*WORK TO BE COMPLETED*
Look through the records below and copy each line that includes the word "país".

*EXERCISE MATERIALS*
Segment Open

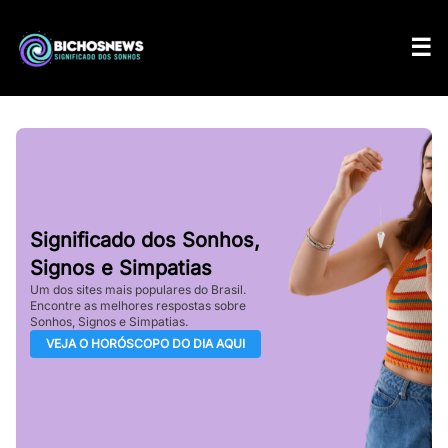
Significado dos Sonhos,
Signos e Simpatias
Um dos sites mais populares do Brasil.
Encontre as melhores respostas sobre
Sonhos, Signos e Simpatias.
VEJA O HORÓSCOPO DO DIA AQUI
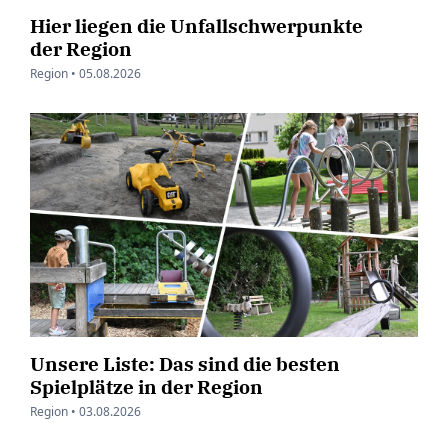
Hier liegen die Unfallschwerpunkte
der Region
Region •
05.08.2026
Unsere Liste: Das sind die besten
Spielplätze in der Region
Region •
03.08.2026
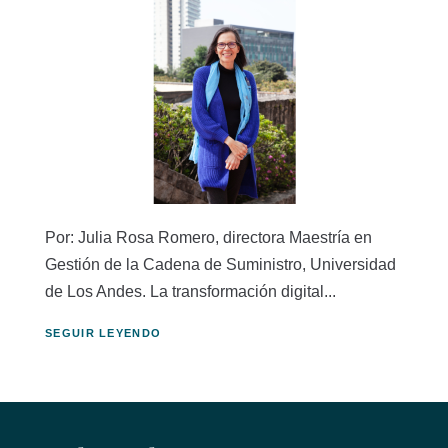
Por: Julia Rosa Romero, directora Maestría en
Gestión de la Cadena de Suministro, Universidad
de Los Andes. La transformación digital...
SEGUIR LEYENDO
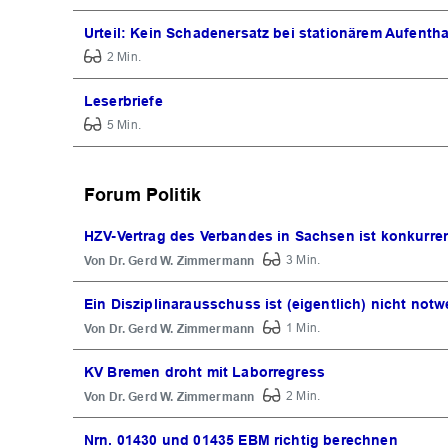
Urteil: Kein Schadenersatz bei stationärem Aufentha
2 Min.
Leserbriefe
5 Min.
Forum Politik
HZV-Vertrag des Verbandes in Sachsen ist konkurren
Dr. Gerd W. Zimmermann
3 Min.
Ein Disziplinarausschuss ist (eigentlich) nicht not
Dr. Gerd W. Zimmermann
1 Min.
KV Bremen droht mit Laborregress
Dr. Gerd W. Zimmermann
2 Min.
Nrn. 01430 und 01435 EBM richtig berechnen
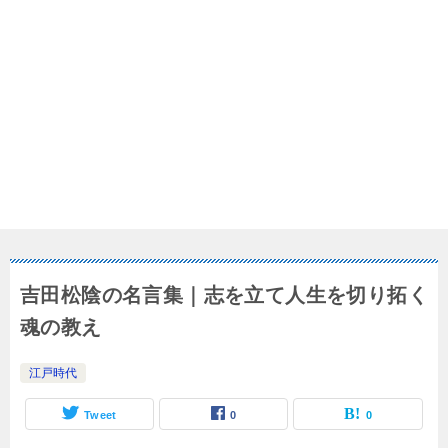
吉田松陰の名言集｜志を立て人生を切り拓く
魂の教え
江戸時代
Tweet
0
0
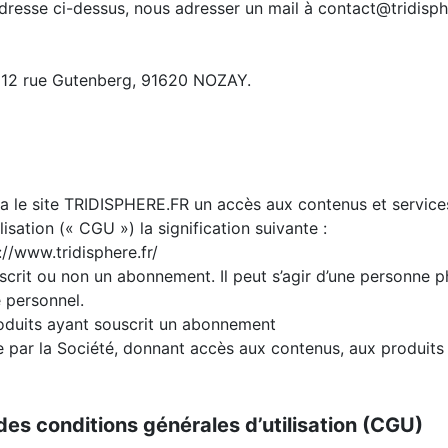
adresse ci-dessus, nous adresser un mail à contact@tridis
12 rue Gutenberg, 91620 NOZAY.
ur via le site TRIDISPHERE.FR un accès aux contenus et serv
isation (« CGU ») la signification suivante :
s://www.tridisphere.fr/
ouscrit ou non un abonnement. Il peut s’agir d’une personne
e personnel.
roduits ayant souscrit un abonnement
ar la Société, donnant accès aux contenus, aux produits 
 des conditions générales d’utilisation (CGU)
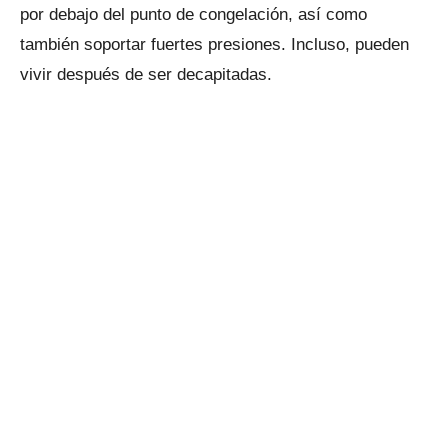
por debajo del punto de congelación, así como
también soportar fuertes presiones. Incluso, pueden
vivir después de ser decapitadas.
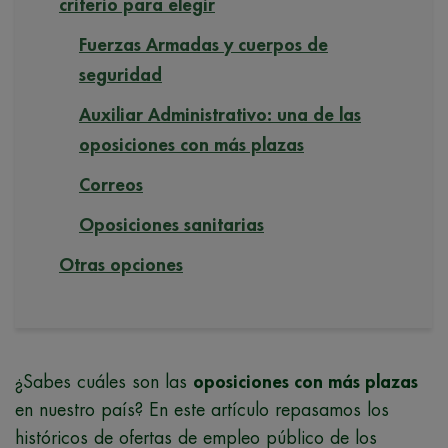
criterio para elegir
Fuerzas Armadas y cuerpos de
seguridad
Auxiliar Administrativo: una de las
oposiciones con más plazas
Correos
Oposiciones sanitarias
Otras opciones
¿Sabes cuáles son las
oposiciones con más plazas
en nuestro país? En este artículo repasamos los
históricos de ofertas de empleo público de los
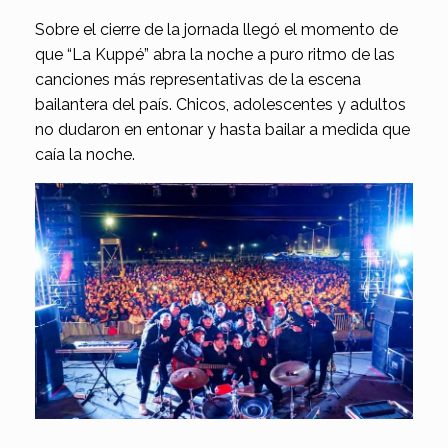
Sobre el cierre de la jornada llegó el momento de
que “La Kuppé” abra la noche a puro ritmo de las
canciones más representativas de la escena
bailantera del país. Chicos, adolescentes y adultos
no dudaron en entonar y hasta bailar a medida que
caía la noche.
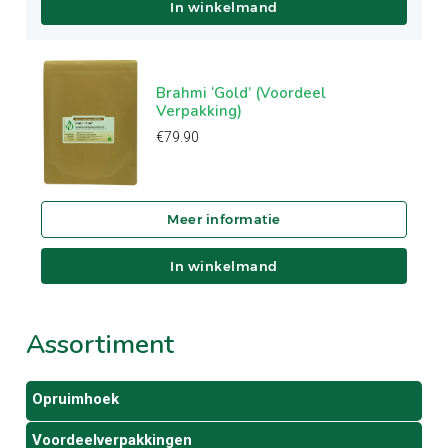
In winkelmand
Brahmi ‘Gold’ (Voordeel
Verpakking)
€
79.90
In winkelmand
Assortiment
Opruimhoek
Voordeelverpakkingen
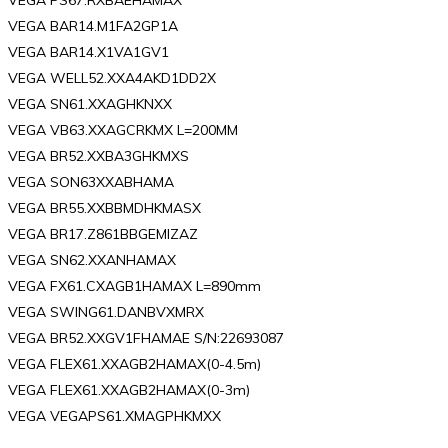
VEGA BAR14.M1FA2GP1A
VEGA BAR14.X1VA1GV1
VEGA WELL52.XXA4AKD1DD2X
VEGA SN61.XXAGHKNXX
VEGA VB63.XXAGCRKMX L=200MM
VEGA BR52.XXBA3GHKMXS
VEGA SON63XXABHAMA
VEGA BR55.XXBBMDHKMASX
VEGA BR17.Z861BBGEMIZAZ
VEGA SN62.XXANHAMAX
VEGA FX61.CXAGB1HAMAX L=890mm
VEGA SWING61.DANBVXMRX
VEGA BR52.XXGV1FHAMAE S/N:22693087
VEGA FLEX61.XXAGB2HAMAX(0-4.5m)
VEGA FLEX61.XXAGB2HAMAX(0-3m)
VEGA VEGAPS61.XMAGPHKMXX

Segment Closed

*RESPONSE TO THIS EXERCISE*
en nuestro país? En este artículo repasamos los
bailantera del país. Chicos, adolescentes y adultos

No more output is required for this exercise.